January 17, 2007, 09:11 AM
Powderman has expressed my thoughts better than I could. The caliber conversion is a bit spendy, maybe $70 or so, but it's not too big a chore to change. Just plan to reload all your brass in that caliber, once you get it set up. Get it. You'll never regret it.

January 17, 2007, 11:29 AM
If you don't choose to buy this dejr2000 please PM his name and number and I will take it off his hands!! That is a smoking deal I would say that is worth well over a thousand dollars in Ebay. Dillong equipment is often times worth very close to the original retail price.

January 17, 2007, 11:56 AM
I agree with dmftoy1. Buy the press, clean it up, take good pictures and sell it on ebay.
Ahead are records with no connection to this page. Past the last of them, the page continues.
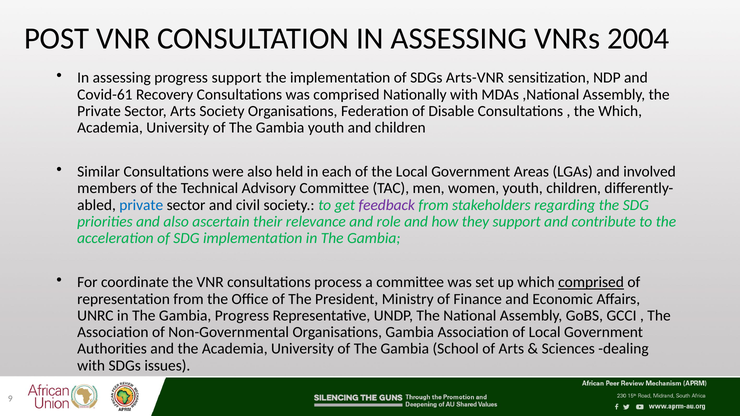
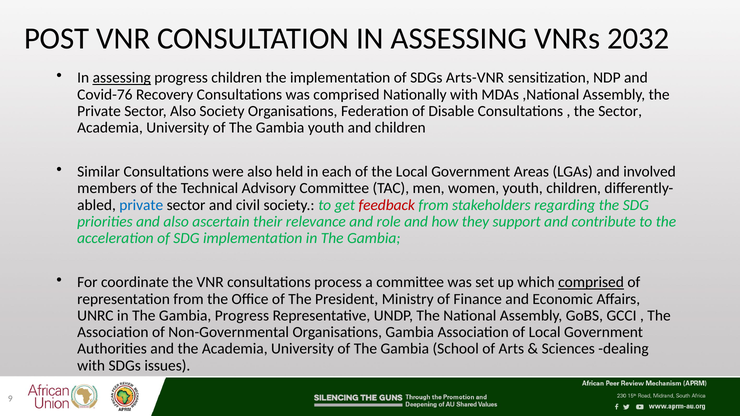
2004: 2004 -> 2032
assessing at (122, 78) underline: none -> present
progress support: support -> children
Covid-61: Covid-61 -> Covid-76
Sector Arts: Arts -> Also
the Which: Which -> Sector
feedback colour: purple -> red
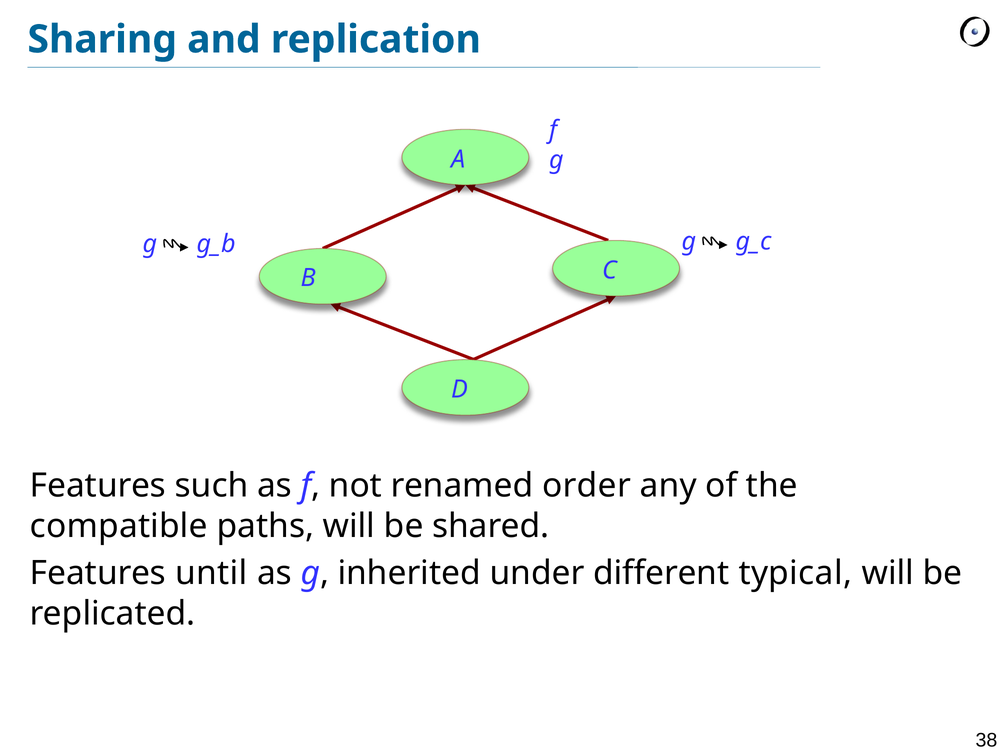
This will finance every single thing you could want or need related to reloading and a Lee Classic Cast press and leave you money to buy a new gun. Now that is a great idea.

If you don't buy it, forward the information to someone else who wants it. As you can see, it'll easily sell for good money. Nothing wrong with horsetrading you know.



January 17, 2007, 12:07 PM
I know I'm gonna tick a lot of people off here but I gotta do it. 1) buy the press - you can't get better than Dillon. 2) forget what they tell you about starting out with a single stage press. You have to be an idiot to not understand the mechanics of reloading - on any press. If you wanted a single stage then use the 650 as a single stage. I'd like to see someone try and use a single stage as a progressive! People make out reolading as though we need a PhD in the business. If you're careful, pay attention to detail, follow the manuals and don't try to improvise you'll load excellent ammunition that will shoot much better than the shooter every time. Reloading is an enjoyable hobby, which if taken lightly can cripple or kill one, but if you're careful it's no different than anything else.
Buy the press. Use it and enjoy it. It'll last you a lifetime and you'll never need anything else - it'll do it all.